* _EXTRACTED INFORMATION_
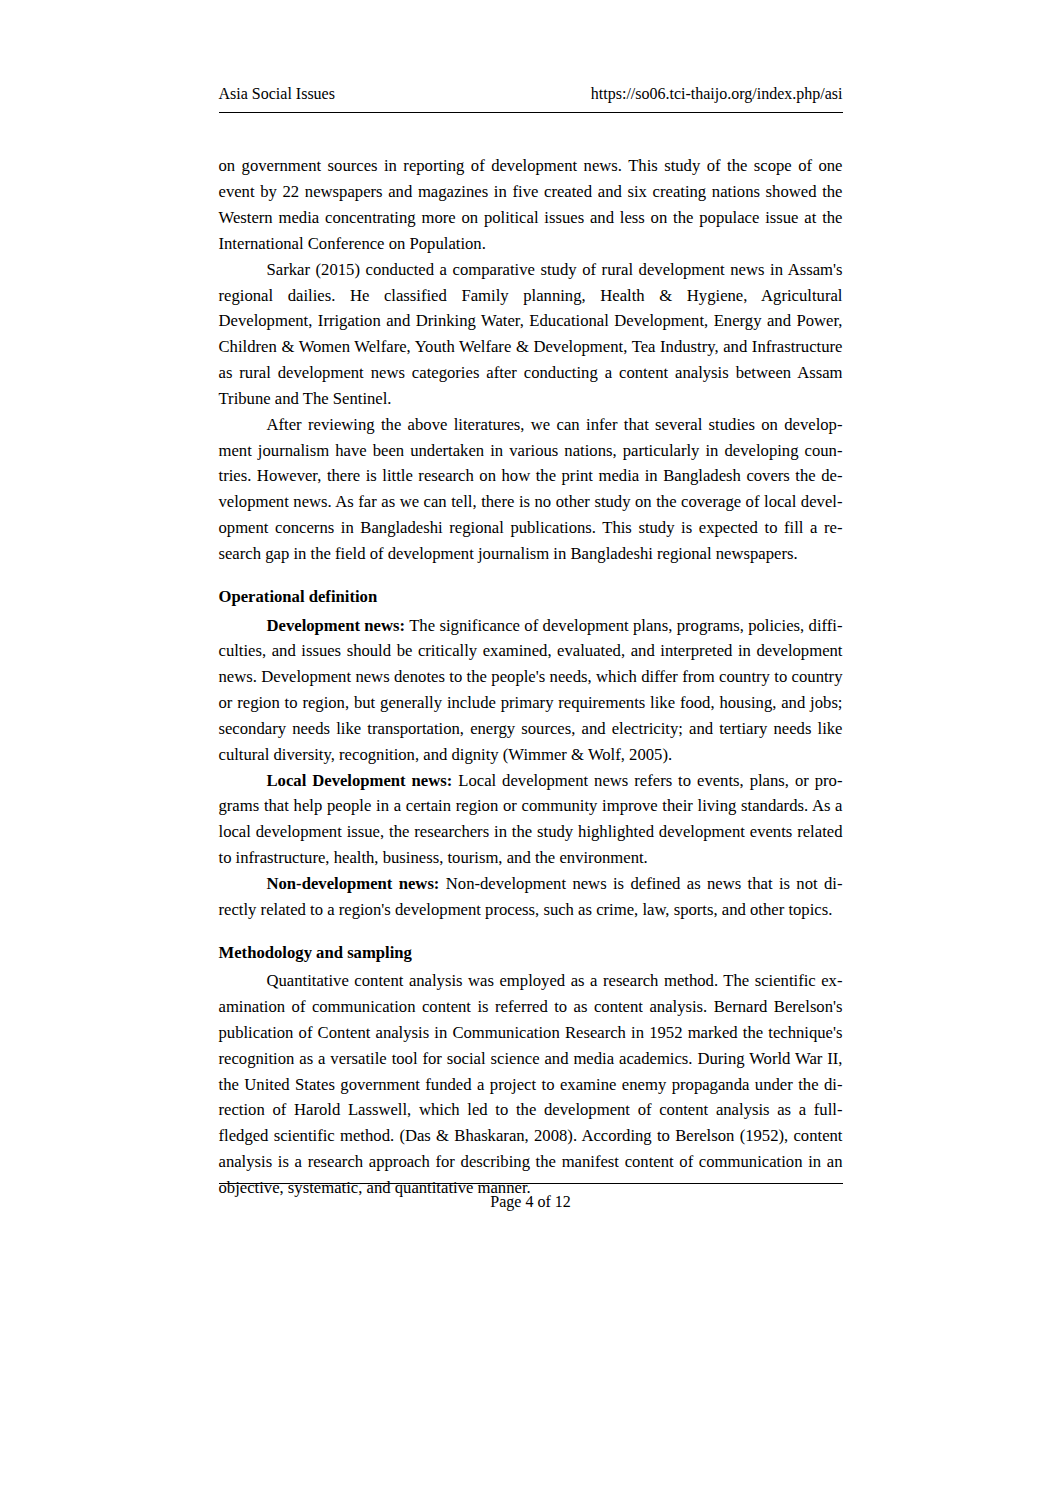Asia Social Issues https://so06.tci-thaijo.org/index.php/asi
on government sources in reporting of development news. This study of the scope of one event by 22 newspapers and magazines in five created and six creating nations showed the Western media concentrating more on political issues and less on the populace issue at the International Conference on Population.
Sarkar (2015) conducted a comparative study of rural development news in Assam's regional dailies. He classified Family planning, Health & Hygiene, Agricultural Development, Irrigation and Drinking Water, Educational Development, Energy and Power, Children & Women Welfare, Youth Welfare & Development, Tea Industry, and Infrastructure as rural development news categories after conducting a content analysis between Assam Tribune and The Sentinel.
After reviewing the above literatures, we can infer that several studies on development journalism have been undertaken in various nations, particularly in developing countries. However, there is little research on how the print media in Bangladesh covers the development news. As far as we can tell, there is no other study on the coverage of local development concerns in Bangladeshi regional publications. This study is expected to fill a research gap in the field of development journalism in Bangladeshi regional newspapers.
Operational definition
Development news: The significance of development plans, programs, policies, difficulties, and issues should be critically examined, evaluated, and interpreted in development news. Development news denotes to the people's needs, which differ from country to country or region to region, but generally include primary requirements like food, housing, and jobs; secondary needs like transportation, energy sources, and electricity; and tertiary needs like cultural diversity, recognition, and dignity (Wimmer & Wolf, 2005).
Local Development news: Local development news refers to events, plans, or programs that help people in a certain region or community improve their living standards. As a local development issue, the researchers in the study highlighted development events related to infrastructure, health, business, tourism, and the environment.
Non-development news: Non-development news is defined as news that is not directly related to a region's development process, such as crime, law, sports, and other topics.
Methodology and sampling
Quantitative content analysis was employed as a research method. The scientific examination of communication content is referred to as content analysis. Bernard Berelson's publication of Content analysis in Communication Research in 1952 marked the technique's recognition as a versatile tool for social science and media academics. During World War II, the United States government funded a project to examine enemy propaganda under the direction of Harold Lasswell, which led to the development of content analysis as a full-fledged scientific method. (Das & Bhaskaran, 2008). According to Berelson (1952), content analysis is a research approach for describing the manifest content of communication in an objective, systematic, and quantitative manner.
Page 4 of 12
==
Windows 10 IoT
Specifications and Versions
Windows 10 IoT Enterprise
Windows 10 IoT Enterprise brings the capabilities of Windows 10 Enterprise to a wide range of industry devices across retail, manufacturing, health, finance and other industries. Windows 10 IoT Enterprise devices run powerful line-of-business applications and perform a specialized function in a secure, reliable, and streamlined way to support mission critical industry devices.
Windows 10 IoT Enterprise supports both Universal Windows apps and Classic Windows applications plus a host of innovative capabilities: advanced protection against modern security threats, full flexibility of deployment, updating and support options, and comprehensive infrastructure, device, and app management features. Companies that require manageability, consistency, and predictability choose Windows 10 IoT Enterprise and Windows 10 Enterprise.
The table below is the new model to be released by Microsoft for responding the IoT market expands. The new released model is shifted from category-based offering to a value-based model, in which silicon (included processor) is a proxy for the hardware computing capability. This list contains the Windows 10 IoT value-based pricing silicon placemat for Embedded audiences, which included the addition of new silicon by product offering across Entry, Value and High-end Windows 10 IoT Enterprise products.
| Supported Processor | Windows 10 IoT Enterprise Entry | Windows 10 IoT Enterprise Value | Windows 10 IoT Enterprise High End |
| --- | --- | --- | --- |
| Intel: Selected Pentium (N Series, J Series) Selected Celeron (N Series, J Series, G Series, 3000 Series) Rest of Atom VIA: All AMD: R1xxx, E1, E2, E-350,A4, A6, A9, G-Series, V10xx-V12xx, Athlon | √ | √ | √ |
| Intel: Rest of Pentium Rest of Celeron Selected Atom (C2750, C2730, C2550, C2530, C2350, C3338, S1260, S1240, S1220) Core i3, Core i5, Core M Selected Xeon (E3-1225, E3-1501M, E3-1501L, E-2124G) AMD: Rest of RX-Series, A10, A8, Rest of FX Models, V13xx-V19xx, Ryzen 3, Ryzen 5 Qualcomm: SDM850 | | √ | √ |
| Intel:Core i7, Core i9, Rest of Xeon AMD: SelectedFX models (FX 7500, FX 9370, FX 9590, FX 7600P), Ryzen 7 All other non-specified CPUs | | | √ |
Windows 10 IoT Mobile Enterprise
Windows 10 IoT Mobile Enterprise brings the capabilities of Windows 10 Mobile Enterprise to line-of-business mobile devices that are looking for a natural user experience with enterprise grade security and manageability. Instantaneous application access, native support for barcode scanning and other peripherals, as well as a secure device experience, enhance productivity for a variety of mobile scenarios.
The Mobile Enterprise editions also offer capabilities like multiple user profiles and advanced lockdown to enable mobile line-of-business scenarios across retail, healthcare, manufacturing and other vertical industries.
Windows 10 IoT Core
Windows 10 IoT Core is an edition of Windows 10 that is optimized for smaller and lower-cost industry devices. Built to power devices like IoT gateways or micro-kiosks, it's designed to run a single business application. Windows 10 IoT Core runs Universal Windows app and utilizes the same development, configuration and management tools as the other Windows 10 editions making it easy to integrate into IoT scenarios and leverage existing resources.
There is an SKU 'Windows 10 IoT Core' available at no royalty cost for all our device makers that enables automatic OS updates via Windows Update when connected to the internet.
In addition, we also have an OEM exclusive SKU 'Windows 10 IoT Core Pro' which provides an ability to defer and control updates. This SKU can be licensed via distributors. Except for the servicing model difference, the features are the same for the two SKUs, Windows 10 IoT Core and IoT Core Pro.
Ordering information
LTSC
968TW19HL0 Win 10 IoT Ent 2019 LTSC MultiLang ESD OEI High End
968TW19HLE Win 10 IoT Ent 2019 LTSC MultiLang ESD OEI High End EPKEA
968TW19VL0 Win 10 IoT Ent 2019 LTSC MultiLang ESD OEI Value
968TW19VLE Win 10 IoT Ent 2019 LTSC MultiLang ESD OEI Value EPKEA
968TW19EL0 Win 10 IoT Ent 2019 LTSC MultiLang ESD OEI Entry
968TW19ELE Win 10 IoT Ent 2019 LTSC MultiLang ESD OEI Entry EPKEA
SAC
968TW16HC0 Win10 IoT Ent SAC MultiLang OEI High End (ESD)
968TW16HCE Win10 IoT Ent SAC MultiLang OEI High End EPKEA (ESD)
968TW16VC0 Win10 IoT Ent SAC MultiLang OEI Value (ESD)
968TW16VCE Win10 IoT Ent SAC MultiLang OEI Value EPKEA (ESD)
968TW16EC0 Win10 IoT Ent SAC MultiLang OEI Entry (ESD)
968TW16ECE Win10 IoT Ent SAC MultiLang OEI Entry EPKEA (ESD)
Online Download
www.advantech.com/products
...
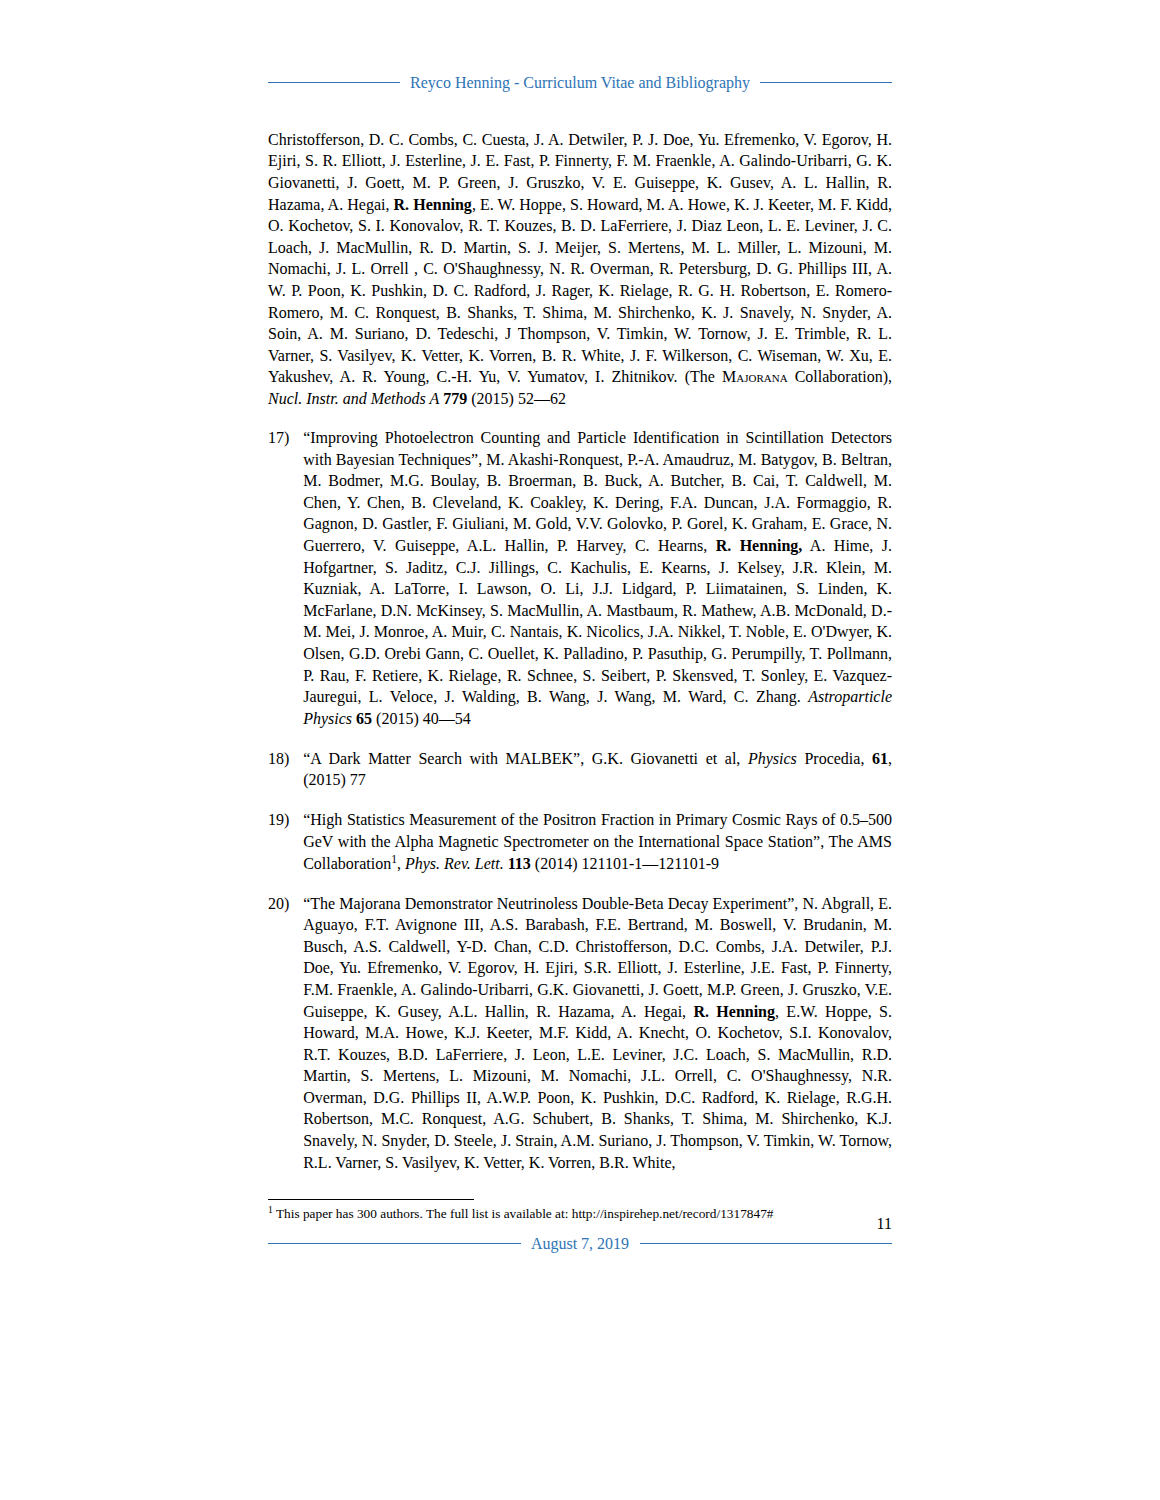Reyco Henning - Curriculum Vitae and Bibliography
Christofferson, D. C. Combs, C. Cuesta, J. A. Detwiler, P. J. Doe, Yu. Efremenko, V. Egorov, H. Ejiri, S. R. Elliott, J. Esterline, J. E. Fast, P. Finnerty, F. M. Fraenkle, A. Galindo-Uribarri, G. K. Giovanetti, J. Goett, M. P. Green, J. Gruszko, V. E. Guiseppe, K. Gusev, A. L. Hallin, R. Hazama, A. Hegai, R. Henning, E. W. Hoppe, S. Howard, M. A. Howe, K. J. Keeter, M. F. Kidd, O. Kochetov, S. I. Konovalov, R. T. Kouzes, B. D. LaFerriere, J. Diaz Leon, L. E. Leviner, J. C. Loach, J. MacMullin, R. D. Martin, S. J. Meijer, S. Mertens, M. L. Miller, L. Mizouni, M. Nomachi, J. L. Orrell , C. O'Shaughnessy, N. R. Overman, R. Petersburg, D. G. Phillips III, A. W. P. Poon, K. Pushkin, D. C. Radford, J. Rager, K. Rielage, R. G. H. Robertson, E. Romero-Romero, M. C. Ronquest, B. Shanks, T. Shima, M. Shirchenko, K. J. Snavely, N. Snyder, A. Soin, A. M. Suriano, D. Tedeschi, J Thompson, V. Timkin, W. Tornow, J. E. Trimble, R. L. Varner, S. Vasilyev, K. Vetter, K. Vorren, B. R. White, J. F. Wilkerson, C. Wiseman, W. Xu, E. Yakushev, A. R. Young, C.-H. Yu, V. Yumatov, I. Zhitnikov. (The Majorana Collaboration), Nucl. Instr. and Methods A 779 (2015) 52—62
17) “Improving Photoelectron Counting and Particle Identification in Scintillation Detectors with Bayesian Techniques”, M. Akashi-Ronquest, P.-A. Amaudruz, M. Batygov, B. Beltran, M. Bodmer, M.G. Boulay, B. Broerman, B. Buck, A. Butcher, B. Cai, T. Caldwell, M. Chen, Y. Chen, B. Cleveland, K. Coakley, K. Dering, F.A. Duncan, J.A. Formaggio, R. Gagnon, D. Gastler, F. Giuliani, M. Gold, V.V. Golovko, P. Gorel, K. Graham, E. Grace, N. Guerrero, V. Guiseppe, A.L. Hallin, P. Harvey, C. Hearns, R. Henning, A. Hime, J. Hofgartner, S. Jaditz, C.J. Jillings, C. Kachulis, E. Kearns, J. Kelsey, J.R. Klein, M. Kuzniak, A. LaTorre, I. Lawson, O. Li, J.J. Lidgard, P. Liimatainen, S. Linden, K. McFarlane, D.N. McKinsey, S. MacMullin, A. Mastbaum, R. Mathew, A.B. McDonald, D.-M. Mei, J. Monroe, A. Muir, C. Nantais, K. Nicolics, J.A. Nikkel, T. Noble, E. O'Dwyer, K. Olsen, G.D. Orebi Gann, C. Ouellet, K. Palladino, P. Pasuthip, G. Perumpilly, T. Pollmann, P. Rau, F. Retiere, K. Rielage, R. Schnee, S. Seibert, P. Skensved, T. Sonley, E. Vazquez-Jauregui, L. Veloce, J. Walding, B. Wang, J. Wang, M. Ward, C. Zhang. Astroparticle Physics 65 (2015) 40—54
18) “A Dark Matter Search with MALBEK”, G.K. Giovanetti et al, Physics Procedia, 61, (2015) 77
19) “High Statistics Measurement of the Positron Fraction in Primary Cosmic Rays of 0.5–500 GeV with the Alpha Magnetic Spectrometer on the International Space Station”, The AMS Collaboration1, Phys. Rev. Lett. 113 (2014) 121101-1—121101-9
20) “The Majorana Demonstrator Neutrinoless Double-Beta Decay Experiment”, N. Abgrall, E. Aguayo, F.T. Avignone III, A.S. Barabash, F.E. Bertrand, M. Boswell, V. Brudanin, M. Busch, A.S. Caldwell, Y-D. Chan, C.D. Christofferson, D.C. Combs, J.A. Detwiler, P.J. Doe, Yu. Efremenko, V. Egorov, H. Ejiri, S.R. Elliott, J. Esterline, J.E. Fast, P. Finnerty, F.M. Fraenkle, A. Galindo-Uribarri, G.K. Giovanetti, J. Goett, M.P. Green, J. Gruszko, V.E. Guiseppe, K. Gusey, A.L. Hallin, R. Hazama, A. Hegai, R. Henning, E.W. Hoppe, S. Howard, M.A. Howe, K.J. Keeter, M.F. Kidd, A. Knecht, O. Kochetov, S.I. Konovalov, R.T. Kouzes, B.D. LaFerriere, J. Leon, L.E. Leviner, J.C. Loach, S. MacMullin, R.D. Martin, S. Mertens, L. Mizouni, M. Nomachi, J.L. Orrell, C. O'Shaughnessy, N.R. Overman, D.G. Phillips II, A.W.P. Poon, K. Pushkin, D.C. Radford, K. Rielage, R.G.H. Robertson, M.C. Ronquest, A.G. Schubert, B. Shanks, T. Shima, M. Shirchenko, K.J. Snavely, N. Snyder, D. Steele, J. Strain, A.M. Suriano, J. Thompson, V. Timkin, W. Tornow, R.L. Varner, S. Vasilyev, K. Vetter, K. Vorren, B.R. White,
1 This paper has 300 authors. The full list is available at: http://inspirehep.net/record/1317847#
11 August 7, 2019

* _WHAT NEEDS TO BE DONE_
Using the material above, transcribe exactly the lines from the one holding "Asia Social Issues" to the one holding "Sarkar (2015) conducted", both ends kept. Do not carry over any pictures.

* _TASK RESPONSE_
Asia Social Issues https://so06.tci-thaijo.org/index.php/asi
on government sources in reporting of development news. This study of the scope of one event by 22 newspapers and magazines in five created and six creating nations showed the Western media concentrating more on political issues and less on the populace issue at the International Conference on Population.
Sarkar (2015) conducted a comparative study of rural development news in Assam's regional dailies. He classified Family planning, Health & Hygiene, Agricultural Development, Irrigation and Drinking Water, Educational Development, Energy and Power, Children & Women Welfare, Youth Welfare & Development, Tea Industry, and Infrastructure as rural development news categories after conducting a content analysis between Assam Tribune and The Sentinel.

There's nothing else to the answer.